ClearBlue's president and chief operating officer, Richard Myerscough, says the voluntary carbon market is entering a new era defined by transparency, integrity, and trust. He explains how better pricing tools and standards are restoring confidence and attracting investors.
Environmental Finance: Could you summarise where the voluntary carbon market (VCM) stands today, especially after the turbulence of recent years?
Richard Myerscough: The VCM has been around for quite some time in different forms, but we see 2025 as a year of transition. Historically, one of the biggest challenges has been the lack of transparency around pricing, largely tied to concerns about quality and credibility.
For companies investing in carbon credits, confidence is key. If they're paying for a tonne of emissions to be removed or reduced, they need assurance that the impact is real. That hasn't always been easy to guarantee, which has suppressed prices and undermined trust.
This year, however, we're starting to see a reset. Buyers are focusing more on integrity and transparency, which are the essential building blocks of trust in the market. We believe that renewed confidence will attract more investment and help scale the climate solutions we urgently need. So, while the market is far from perfect, 2025 feels like a turning point.
EF: What is driving this shift?
RM: It's less about a single event and more about the cumulative progress of various initiatives. One important example is the Integrity Council for the Voluntary Carbon Market (ICVCM) and its Core Carbon Principles (CCPs). These provide a standardised set of criteria to demonstrate credit quality.
In recent months, methodologies have begun receiving CCP labels, and buyers are noticing. Higher-integrity credits are now commanding a clear price premium.
That's a strong market signal, and it reflects years of effort to align definitions of quality and build consensus.
EF: Why has it been so difficult to get a clear view of prices, and what's being done about it?
RM: Compared with commodity or compliance carbon markets, where prices are well-documented thanks to heavy trading and centralised exchanges, the voluntary carbon market is fragmented and opaque. Deals are often struck over-the-counter between project developers and buyers, with little information made public.
That leaves investors and buyers in the dark. Imagine trying to make a financial decision without knowing the price – you'd hesitate. And that's exactly what's happened in the VCM.
At ClearBlue, we've developed an Offset Price Discovery Tool to address this. It pulls together data from project developers, brokers, traders, and exchanges etc.
It applies AI and machine learning to estimate spot prices for different project types. In testing, the tool proved 97% accurate against historical data.
In effect, we're bringing compliance-market-style transparency into the voluntary market.
Pricing and integrity go hand in hand. If I'm a company buying credits to support my net-zero strategy, I need to be absolutely certain those credits represent real emissions reductions or removals. If they don't, it's a credibility problem – and potentially a reputational risk.
In the past, some methodologies, especially in avoided deforestation, have faced criticism, which hurt overall trust. Buyers are being more selective, and integrity is increasingly rewarded.

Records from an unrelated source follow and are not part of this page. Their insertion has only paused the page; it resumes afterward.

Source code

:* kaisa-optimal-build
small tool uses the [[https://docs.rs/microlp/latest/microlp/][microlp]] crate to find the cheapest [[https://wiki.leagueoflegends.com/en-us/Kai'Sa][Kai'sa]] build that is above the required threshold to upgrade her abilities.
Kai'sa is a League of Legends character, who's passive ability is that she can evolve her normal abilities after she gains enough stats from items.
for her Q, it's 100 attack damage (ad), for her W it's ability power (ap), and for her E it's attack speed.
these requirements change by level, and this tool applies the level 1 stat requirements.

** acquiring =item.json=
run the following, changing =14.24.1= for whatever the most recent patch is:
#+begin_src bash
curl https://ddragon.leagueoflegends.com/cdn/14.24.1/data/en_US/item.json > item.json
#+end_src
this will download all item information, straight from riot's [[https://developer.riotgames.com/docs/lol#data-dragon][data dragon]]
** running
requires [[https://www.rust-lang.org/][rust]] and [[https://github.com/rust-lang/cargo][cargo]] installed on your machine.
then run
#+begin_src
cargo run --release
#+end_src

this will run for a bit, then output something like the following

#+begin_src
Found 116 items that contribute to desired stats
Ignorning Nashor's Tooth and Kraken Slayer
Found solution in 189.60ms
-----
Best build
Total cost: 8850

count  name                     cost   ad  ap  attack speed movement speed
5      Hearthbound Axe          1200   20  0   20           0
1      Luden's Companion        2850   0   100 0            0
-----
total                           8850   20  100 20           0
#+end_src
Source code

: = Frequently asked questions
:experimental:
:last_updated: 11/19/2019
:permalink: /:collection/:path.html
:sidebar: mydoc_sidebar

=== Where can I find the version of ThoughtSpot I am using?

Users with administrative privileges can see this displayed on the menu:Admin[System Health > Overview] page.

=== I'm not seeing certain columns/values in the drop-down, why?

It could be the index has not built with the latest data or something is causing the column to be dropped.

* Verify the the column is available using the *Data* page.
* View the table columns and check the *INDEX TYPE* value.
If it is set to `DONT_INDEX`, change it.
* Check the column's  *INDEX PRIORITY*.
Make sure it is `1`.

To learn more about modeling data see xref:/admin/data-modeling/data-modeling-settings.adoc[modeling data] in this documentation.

ClearBlue has partnered with Calyx Global to publish a Price-Integrity Index, combining our pricing data with their ratings. The results are clear: higher-rated credits are achieving meaningful premiums. Buyers are no longer just looking for the cheapest credit – they want assurance of genuine climate impact.
EF: What do these shifts mean for businesses and investors in practice?
RM: For companies, it's about confidence. Better price discovery allows for more accurate portfolio valuation. Together, these developments encourage longer-term commitments to voluntary markets.
We expect greater transparency and integrity to attract more participants, reinforcing market strength. Ultimately, that unlocks growth and supports global climate goals. It's about rebuilding trust in order to scale responsibly.
EF: Your organisation also works in compliance markets. How does that experience shape your approach to the voluntary side?
RM: We cover both compliance and voluntary markets globally, and that dual perspective is crucial. Over time, we expect the highest quality voluntary markets standards to move closer to those of compliance systems, and we're already seeing early signs of alignment.
Many of our clients operate in both spaces. To advise them effectively, we need a holistic view: understanding their exposure to compliance obligations and their voluntary ambitions, then rolling that up into a portfolio-level perspective. That's where ClearBlue stands out – we provide the complete picture, which helps clients make informed investment decisions and understand the direction of the VCM.
EF: Finally, what would you say to companies that have been hesitant to engage with voluntary carbon markets?
RM: I'd say this: don't wait for perfection. The market is evolving rapidly, and this represents an opportunity. Voluntary markets are not a substitute for cutting emissions directly, but they are a powerful complement – especially for hard-to-abate areas. There are innovative projects delivering real impact, and companies have an opportunity to lead rather than sit on the sidelines.
In short: progress over perfection. The time to re-engage is now.